The International Monetary Fund (IMF) expects South Africa’s real GDP growth to decelerate to 0.1% in 2023, mainly due to load-shedding.
Staff from the IMF consulted with South African officials from 1 to 17 March as part of their routine economic surveillance.
These officials included officials from the government, the South African Reserve Bank (SARB), state-owned enterprises, parliament, business, labour, and academia.
This consultation culminates in the IMF Article IV Report on South Africa, which is set to be published later this year.
In its concluding statement, the IMF determined South Africa’s near-term growth outlook has deteriorated.
It expects weak growth due to “a significant increase in the intensity of power cuts, as well as the weaker commodity prices and external environment”.
However, the IMF expects growth to rebound in the medium term, although only to about 1.5% per year, with income per capita likely to stagnate.
“This is because of long-standing structural impediments, such as product and labour market rigidities and human capital constraints, offsetting expected improvements in energy supply, higher private spending on energy-related infrastructure, and a more supportive external environment.”
The IMF expects the South Africa Reserve Bank (SARB) to achieve its mission of bringing inflation within the target band of 3% to 6% in the second half of 2023. It expects inflation to reach the mid-point of 4.5% in 2024 and stay there in the medium term.
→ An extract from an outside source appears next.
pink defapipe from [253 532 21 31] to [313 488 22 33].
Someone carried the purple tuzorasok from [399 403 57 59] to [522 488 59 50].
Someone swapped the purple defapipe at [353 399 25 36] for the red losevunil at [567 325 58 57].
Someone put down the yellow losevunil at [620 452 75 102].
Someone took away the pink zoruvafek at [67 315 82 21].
The key factors behind this expectation are lower food and fuel price inflation and the SARB’s “less accommodative monetary policy stance”.
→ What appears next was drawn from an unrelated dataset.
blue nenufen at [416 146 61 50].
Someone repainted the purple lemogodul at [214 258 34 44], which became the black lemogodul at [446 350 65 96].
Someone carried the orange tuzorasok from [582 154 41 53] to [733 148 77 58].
The IMF recommended South Africa’s pace of withdrawal of monetary policy accommodation remain data dependent and determined that it was “adequate”.
“The SARB’s decisive increases in the policy rate have helped bring down headline inflation and keep inflation expectations anchored.”
However, it recommended that further tightening be warranted if the ongoing energy crisis and tighter global financial conditions threaten to de-anchor inflation expectations.
It recommended that SARB formalise its target by focusing on the mid-point rather than trying to achieve a range.
The National Treasury acknowledged the IMF’s comments in a statement released today: “Treasury is aware of most of the risks to economic growth and is working on mitigating measures to address these, as detailed in the 2023 Budget Review”.